- **WHAT IS REQUIRED**: Count the lines in the data below that contain the string "gemacht". Give only the number.

[Collected data]
--*--
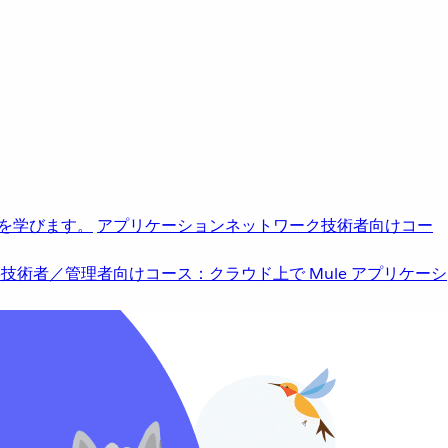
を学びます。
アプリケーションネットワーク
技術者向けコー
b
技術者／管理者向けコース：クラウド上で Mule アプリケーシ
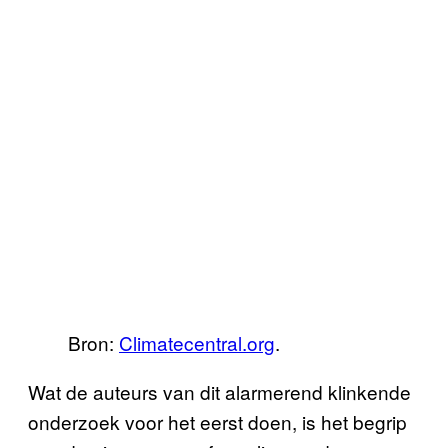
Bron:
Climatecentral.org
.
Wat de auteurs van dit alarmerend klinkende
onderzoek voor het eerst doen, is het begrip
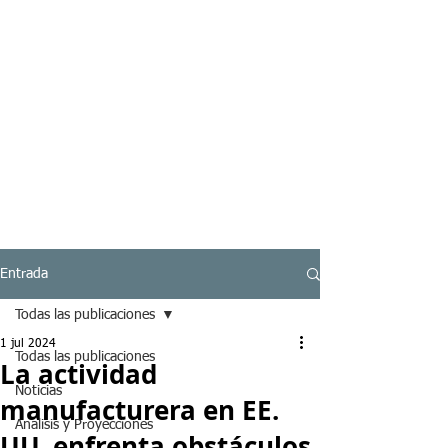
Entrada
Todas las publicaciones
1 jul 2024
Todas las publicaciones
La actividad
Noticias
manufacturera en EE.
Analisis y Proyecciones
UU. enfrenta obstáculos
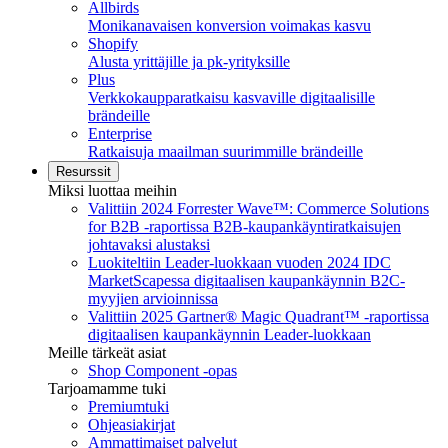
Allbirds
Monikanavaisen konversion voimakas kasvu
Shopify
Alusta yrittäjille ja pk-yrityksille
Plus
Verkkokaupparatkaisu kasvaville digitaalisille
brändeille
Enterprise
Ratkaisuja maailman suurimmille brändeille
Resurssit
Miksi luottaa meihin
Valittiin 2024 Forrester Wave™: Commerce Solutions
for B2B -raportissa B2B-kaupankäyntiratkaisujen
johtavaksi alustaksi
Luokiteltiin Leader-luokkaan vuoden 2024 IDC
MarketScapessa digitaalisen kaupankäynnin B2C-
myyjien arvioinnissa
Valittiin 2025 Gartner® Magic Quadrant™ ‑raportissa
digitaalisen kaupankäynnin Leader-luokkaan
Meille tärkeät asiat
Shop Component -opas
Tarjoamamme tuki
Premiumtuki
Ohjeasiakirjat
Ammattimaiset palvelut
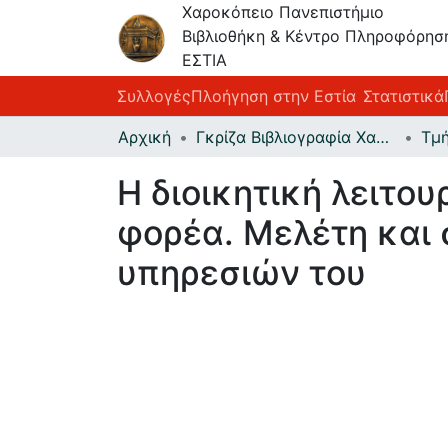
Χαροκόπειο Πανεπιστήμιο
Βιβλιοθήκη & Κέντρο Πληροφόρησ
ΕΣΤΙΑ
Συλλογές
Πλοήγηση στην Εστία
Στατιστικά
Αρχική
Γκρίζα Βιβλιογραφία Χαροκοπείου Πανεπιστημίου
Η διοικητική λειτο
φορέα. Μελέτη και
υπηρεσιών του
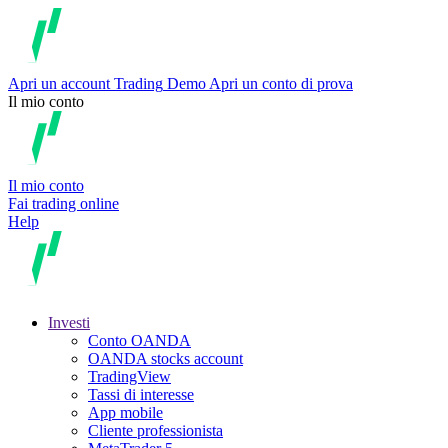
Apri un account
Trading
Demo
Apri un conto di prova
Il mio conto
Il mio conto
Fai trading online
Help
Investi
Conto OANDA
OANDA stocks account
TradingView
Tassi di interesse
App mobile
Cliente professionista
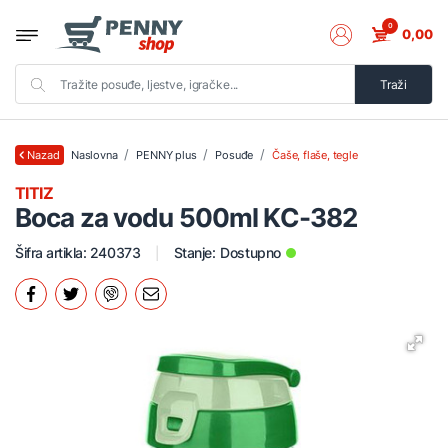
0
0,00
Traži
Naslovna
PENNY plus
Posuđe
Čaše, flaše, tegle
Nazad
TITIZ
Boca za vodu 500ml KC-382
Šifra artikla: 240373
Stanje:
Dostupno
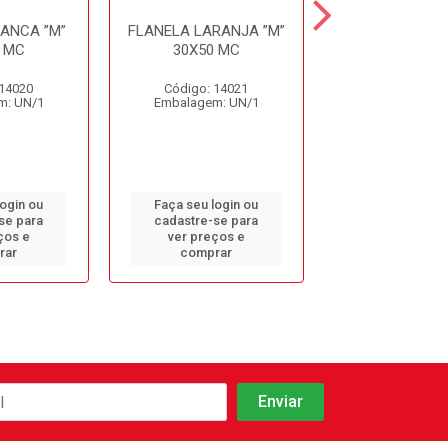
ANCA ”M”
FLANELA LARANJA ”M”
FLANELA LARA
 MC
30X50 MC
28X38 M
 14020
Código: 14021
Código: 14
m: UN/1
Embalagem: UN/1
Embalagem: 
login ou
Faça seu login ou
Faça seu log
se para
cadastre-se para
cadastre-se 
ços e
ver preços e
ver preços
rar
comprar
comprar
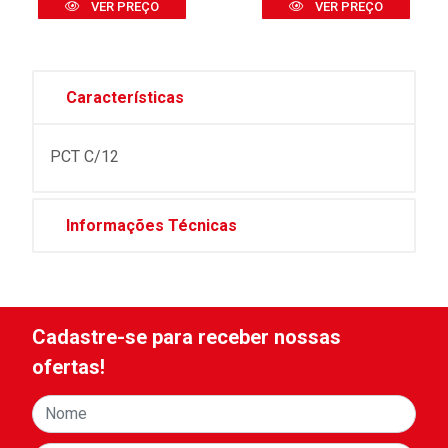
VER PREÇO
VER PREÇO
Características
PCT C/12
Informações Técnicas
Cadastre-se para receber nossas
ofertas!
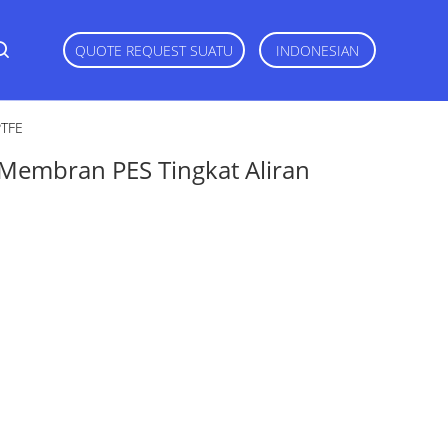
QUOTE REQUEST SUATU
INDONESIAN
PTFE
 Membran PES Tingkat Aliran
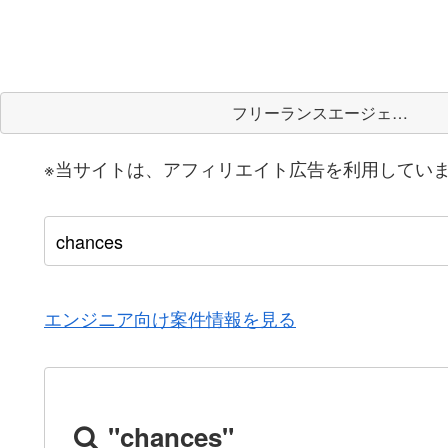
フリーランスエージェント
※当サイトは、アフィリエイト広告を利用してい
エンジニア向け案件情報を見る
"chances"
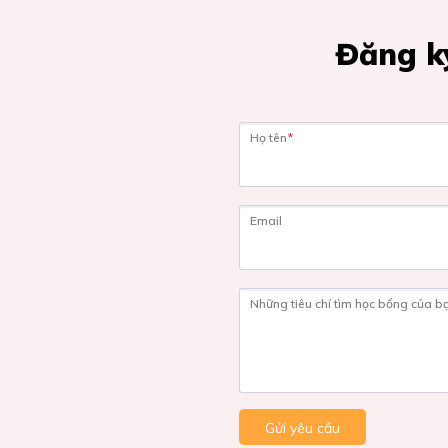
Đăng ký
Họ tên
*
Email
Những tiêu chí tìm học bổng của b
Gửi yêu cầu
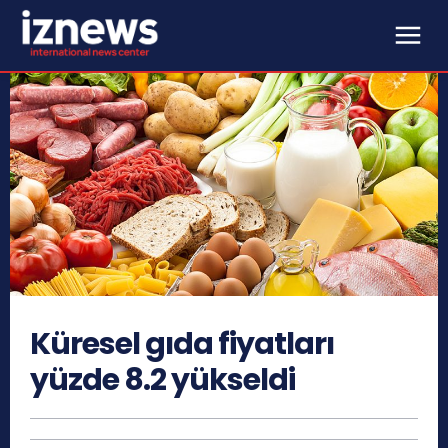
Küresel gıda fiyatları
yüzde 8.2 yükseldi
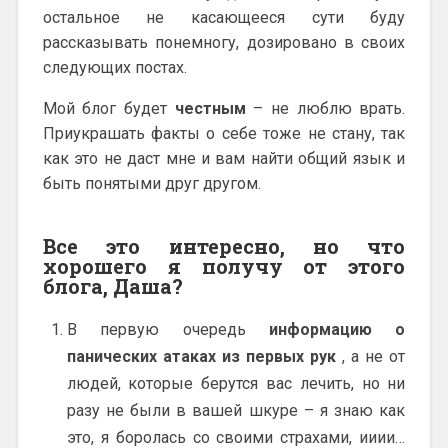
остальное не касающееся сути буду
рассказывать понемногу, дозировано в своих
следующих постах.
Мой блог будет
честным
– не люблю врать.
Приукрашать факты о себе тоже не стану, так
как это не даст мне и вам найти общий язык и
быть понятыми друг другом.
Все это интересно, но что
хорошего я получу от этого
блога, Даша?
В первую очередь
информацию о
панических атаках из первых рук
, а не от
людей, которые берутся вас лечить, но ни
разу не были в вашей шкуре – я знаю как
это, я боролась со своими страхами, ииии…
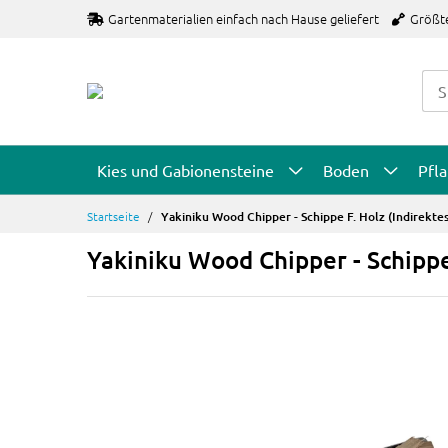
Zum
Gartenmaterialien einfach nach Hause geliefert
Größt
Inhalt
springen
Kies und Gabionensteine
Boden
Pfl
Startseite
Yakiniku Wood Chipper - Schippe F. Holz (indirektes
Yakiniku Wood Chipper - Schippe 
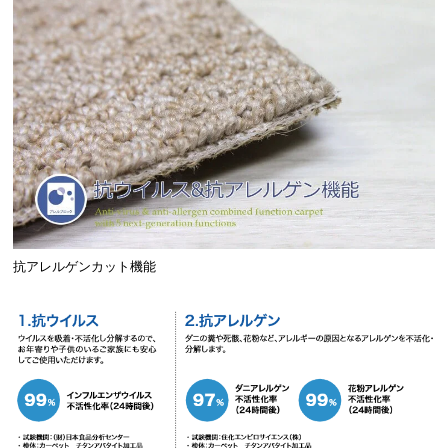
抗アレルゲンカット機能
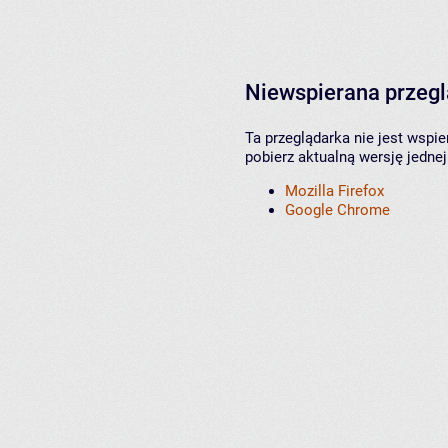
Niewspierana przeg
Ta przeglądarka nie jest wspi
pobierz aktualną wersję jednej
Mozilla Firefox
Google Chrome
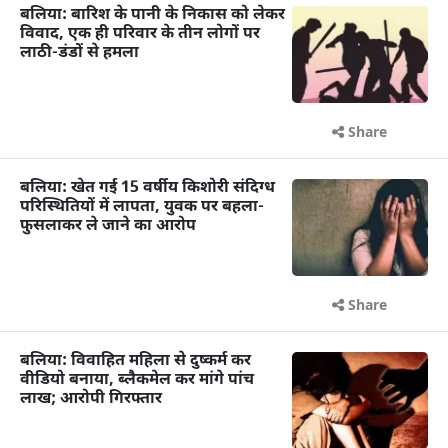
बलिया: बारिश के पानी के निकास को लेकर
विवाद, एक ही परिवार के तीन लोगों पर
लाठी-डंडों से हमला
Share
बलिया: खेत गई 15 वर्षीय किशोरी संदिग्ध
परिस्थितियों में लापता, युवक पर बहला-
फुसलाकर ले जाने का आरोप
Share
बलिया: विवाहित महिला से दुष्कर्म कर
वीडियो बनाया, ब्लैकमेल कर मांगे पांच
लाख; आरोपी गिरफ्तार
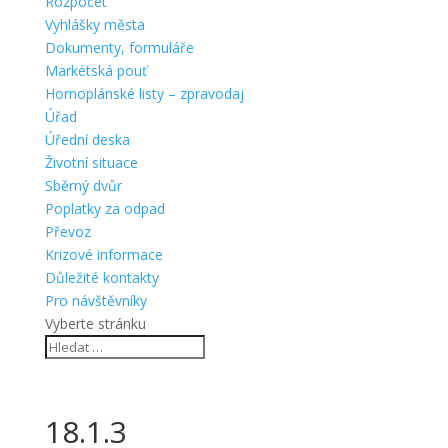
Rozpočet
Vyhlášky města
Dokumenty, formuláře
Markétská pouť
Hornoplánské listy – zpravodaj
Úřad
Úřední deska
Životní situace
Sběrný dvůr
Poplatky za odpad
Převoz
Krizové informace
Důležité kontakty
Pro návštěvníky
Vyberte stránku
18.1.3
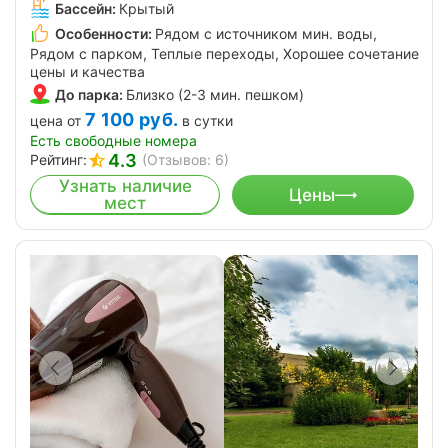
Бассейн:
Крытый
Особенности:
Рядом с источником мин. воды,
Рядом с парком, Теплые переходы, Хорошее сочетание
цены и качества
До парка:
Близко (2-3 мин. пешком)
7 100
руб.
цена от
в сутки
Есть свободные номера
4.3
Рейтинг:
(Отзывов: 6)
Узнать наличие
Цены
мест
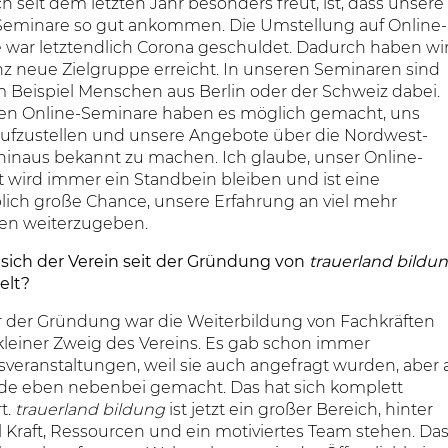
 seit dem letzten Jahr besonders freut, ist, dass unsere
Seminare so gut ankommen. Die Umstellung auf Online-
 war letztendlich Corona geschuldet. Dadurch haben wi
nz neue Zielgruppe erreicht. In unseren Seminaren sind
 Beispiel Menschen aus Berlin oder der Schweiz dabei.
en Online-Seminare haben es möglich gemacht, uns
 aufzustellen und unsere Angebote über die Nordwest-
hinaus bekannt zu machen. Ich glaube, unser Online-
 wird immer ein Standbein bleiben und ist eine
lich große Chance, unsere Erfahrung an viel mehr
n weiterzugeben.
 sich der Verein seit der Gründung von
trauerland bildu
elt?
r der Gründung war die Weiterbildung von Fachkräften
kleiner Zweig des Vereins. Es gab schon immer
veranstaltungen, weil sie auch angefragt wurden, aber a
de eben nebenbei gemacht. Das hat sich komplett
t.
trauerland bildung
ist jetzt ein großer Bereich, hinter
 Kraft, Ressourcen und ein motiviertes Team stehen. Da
--*--
- **SOLVED EXERCISE**: 2